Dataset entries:
* * *
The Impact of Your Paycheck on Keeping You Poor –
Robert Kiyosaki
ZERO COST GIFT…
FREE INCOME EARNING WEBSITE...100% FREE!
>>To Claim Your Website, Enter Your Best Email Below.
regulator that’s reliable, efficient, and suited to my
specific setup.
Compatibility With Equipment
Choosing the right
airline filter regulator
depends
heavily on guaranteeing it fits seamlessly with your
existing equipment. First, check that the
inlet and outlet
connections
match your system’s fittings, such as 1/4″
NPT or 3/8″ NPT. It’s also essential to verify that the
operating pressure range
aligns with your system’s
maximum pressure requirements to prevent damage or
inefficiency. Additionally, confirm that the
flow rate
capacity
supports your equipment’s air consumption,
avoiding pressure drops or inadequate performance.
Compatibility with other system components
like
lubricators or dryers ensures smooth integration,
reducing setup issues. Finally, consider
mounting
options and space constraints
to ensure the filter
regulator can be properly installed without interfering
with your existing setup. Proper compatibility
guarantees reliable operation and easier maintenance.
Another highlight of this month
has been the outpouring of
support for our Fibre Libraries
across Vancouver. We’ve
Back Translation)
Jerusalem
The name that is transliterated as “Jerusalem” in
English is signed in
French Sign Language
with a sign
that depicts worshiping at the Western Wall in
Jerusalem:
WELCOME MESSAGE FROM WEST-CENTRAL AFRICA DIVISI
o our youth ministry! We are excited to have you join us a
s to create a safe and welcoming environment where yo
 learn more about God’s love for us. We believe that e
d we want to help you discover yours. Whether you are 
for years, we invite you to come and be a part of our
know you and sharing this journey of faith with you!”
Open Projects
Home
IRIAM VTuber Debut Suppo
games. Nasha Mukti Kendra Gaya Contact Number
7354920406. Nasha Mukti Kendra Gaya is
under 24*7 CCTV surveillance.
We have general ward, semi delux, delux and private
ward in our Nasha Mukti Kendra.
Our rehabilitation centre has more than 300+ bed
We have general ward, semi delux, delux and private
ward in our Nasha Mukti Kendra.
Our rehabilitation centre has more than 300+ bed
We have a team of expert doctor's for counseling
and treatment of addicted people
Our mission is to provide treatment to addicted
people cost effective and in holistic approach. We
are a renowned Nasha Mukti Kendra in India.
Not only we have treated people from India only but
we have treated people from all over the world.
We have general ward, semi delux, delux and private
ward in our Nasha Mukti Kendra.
* * *
# ACTION ITEM
Output the lines from the first line of the rows through the line containing "heavily on guaranteeing" as a JSON list of strings, one string per line, leaving out blank lines.

# EXERCISE OUTPUT
[
  "The Impact of Your Paycheck on Keeping You Poor –",
  "Robert Kiyosaki",
  "ZERO COST GIFT…",
  "FREE INCOME EARNING WEBSITE...100% FREE!",
  ">>To Claim Your Website, Enter Your Best Email Below.",
  "regulator that’s reliable, efficient, and suited to my",
  "specific setup.",
  "Compatibility With Equipment",
  "Choosing the right",
  "airline filter regulator",
  "depends",
  "heavily on guaranteeing it fits seamlessly with your"
]